Lectures and Colloquia during the semester



June 11, 2001

Technische Universität Berlin
Straße des 17. Juni 136, 10623 Berlin
Math building - Room MA 042


Lecture - 14:15

Cliff Stein - Dartmouth College

Scheduling to simultaneouly optimize two criteria

Abstract: Scheduling algorithms are designed to optimize many optimality criteria in a wide variety of scheduling models. To design an algorithm that is specialized to one paricular problem/object is well-motivated and justified, as an algorithm that works well for one scheduling problem/objective may perform poorly on a different scheduling problem/objective.

We give very general results about the existence of schedules which simultaneously minimize two criteria. We will focus mainly on results that apply to almost any scheduling environment, and apply to all pairs of metrics in which the first metric is one of maximum flow time, makespan, or maximum lateness and the second metric is one of average flow time, average completion time, average lateness, or number of on-time jobs. We will show that for almost all such pairs of metrics there exist schedules which are simultaneously close to optimal for both metrics.

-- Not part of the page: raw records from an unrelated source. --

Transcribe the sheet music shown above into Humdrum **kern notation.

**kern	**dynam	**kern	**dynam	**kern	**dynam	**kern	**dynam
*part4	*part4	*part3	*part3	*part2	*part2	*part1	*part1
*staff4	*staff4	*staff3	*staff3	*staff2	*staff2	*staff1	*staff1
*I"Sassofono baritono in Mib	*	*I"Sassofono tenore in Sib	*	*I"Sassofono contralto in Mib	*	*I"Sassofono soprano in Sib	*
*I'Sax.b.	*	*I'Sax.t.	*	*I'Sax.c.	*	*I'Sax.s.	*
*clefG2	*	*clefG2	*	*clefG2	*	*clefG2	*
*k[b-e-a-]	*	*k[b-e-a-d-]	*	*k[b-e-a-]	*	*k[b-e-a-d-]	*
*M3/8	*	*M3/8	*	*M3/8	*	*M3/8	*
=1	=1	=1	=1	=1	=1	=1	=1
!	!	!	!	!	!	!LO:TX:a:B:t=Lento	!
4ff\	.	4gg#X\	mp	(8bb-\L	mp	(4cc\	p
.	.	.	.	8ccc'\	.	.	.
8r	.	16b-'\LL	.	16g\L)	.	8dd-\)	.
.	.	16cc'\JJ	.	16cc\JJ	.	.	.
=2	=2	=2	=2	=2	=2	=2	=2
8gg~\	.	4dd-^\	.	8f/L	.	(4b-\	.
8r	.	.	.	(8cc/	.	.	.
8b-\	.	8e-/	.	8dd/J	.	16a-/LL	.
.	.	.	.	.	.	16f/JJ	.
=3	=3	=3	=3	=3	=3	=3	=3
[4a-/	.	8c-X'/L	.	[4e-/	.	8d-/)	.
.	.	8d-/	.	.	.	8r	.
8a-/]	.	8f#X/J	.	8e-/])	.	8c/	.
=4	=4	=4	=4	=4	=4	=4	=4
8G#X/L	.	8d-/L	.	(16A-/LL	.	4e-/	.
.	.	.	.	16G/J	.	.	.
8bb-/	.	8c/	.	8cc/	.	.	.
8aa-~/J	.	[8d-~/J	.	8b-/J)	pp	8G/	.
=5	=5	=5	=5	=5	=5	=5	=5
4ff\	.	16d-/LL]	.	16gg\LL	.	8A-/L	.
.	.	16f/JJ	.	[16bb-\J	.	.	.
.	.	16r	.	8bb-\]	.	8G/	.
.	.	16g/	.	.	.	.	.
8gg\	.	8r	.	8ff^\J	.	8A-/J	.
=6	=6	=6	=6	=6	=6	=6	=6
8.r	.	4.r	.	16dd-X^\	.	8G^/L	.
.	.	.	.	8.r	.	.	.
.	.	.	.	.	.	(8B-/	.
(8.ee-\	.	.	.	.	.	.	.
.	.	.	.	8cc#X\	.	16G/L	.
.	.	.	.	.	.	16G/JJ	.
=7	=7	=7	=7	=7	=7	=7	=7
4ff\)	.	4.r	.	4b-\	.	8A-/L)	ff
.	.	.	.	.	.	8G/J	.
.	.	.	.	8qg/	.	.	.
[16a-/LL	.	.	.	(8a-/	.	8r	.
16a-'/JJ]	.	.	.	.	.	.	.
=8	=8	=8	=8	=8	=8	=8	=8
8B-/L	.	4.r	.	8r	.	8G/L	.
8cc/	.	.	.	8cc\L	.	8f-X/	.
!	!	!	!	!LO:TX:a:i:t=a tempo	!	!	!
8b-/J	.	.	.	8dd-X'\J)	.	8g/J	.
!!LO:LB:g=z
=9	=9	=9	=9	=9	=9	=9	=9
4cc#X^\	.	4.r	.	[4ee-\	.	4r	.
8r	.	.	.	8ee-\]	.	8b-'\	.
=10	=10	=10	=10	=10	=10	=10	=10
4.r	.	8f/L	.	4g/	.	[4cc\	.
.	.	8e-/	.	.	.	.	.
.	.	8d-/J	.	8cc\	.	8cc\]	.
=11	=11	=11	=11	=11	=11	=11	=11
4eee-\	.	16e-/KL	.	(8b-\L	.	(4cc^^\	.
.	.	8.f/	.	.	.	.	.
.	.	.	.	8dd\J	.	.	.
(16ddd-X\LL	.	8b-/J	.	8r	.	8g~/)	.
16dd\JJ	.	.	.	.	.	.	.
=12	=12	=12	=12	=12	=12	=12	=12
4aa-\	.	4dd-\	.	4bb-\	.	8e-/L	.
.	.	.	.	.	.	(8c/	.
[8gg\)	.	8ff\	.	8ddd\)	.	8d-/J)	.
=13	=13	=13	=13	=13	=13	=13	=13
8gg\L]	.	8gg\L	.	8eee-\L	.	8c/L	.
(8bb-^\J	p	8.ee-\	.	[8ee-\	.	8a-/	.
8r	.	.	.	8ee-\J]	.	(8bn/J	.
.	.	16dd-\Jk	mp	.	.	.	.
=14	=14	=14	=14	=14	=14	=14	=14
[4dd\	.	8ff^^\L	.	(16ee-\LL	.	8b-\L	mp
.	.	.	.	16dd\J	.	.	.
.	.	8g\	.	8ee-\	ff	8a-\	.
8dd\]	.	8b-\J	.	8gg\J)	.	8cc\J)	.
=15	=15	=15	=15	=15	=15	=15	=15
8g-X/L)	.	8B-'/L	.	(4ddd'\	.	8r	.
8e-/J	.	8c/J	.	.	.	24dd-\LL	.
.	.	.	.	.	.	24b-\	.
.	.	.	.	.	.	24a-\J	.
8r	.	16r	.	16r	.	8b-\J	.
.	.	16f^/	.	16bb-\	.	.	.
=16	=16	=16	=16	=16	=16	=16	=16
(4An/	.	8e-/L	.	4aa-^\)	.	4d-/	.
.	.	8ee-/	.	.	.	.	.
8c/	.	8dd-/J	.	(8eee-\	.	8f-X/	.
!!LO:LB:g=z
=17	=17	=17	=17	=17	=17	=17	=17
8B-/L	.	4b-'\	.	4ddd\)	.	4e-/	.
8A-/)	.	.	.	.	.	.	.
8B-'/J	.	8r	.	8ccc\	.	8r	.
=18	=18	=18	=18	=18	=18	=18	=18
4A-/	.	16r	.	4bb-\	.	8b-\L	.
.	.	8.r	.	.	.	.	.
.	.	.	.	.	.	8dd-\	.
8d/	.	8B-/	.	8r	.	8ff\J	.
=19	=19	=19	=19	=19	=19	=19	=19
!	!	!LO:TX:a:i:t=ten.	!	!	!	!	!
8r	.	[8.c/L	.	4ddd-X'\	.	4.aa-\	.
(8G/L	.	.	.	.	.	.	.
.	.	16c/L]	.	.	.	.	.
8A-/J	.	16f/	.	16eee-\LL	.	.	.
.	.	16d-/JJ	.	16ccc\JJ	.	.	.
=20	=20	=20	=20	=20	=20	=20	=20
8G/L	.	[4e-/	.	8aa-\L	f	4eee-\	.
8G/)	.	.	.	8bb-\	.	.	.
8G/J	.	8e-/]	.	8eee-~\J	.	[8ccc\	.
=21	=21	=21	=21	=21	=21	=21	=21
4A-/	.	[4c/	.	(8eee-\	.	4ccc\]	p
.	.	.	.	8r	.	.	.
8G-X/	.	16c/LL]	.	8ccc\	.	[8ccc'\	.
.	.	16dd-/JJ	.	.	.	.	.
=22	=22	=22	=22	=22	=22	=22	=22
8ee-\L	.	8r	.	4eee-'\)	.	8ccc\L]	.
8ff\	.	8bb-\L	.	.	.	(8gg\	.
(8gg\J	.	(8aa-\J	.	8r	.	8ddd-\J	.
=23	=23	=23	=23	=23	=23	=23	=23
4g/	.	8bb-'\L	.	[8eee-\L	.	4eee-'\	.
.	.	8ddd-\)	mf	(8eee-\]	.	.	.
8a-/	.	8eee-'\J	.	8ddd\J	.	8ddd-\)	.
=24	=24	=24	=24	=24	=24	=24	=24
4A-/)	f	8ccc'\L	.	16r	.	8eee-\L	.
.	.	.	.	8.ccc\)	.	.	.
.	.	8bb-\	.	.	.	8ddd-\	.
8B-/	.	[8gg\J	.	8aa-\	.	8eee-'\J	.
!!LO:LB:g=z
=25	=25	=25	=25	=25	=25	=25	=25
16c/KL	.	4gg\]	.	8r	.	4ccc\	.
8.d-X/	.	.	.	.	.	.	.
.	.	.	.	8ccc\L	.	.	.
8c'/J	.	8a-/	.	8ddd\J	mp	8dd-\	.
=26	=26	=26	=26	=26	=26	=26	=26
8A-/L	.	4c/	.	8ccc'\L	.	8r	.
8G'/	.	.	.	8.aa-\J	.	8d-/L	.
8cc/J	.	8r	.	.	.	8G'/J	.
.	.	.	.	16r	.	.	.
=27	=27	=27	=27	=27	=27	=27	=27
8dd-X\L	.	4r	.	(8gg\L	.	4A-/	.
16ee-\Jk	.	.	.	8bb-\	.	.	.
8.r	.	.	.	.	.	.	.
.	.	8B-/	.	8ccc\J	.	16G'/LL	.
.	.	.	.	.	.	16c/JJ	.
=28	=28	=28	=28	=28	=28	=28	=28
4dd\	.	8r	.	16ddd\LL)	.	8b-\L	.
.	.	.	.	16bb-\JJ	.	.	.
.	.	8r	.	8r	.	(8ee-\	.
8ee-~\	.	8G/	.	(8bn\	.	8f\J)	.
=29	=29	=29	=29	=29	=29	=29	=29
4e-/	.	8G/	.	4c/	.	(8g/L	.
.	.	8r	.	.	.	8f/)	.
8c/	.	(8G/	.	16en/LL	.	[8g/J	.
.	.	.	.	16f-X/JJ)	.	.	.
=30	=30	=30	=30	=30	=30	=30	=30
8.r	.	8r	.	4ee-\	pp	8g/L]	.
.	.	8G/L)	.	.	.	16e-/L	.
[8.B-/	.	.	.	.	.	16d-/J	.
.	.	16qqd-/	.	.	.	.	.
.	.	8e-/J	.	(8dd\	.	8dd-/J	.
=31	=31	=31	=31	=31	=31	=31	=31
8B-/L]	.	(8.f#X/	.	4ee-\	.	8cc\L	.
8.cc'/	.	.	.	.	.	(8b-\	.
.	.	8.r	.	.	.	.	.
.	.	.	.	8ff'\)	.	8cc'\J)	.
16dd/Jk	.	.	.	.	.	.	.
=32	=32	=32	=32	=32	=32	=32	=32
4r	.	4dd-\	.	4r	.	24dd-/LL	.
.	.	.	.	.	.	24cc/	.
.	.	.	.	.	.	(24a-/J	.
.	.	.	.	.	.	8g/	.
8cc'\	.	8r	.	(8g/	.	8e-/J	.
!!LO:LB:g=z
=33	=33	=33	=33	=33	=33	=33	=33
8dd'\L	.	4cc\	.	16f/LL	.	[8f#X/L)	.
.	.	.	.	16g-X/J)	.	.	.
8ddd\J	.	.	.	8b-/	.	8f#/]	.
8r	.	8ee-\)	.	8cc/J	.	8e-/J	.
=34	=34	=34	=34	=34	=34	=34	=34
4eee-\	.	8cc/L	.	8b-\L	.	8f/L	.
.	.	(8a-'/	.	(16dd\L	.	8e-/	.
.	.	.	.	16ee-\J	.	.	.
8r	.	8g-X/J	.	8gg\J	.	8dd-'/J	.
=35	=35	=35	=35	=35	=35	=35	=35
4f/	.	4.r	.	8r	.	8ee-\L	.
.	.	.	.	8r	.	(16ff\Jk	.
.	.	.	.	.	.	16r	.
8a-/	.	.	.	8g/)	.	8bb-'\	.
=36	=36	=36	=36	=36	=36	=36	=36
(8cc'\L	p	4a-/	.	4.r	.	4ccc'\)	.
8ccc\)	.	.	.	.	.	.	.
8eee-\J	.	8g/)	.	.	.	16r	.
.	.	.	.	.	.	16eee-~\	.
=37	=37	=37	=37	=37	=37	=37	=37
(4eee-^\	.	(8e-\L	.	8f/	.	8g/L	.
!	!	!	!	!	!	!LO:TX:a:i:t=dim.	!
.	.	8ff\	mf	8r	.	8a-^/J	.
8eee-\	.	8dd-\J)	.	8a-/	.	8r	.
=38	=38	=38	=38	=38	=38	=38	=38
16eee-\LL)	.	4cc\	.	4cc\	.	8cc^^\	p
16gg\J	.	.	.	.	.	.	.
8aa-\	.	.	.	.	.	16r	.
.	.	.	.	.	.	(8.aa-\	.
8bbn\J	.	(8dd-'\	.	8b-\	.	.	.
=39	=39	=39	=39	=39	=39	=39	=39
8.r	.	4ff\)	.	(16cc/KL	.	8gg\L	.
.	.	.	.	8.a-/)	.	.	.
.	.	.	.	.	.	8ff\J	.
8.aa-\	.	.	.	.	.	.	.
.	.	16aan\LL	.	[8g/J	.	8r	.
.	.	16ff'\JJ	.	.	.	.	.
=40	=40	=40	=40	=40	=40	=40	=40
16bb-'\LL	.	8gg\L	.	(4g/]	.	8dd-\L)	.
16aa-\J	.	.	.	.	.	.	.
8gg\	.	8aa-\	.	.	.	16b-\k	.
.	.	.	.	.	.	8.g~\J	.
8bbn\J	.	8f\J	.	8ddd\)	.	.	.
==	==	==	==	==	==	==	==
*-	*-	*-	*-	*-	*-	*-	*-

We will also discuss algorithms for simultaneously optimizing two metrics.


Colloquium - 16:00

Vanessa Kääb - Technische Universität Berlin

Critical Sets in AND/OR-Networks

Abstract: An instance of the resource-constrained project scheduling problem can be represented by a set V of jobs, with integral processing times, a precedence digraph D=(V,A), and a set F={F_1,..., F_k} of minimal forbidden sets, representing various resource constraints. Every such minimal forbidden set F in F is a set of precedence-unrelated jobs that cannot be scheduled simultaneously but every proper subset can. The objective is to minimize the makespan, i.e. the latest completion time of any job. To resolve the resource conflicts, we select a waiting job j in F for every minimal forbidden set. Such a selection s=(j_1,...,j_k) can be represented by a so-called AND/OR-network N, which contains the precedence digraph D as a subgraph. If the selection s is feasible it induces a well defined schedule, which can be computed efficiently in the network N. Ignoring the resource conflicts, the problem reduces to finding the makespan subject to the precedence constraints represented by D. In an acyclic digraph the makespan is determined by at least one "longest path" in the graph. The jobs on such a path are often called critical. These critical jobs have the property that any increase in the processing time of one of them results in an increase of the makespan. Unfortunately one cannot identify a simple longest path or a single critical job in an AND/OR-network in general. However it is possible to detect critical sets of jobs. We will present three different definitions of "criticality" and show the connections between them. It turns out that two of these definitions form a blocking pair of clutters.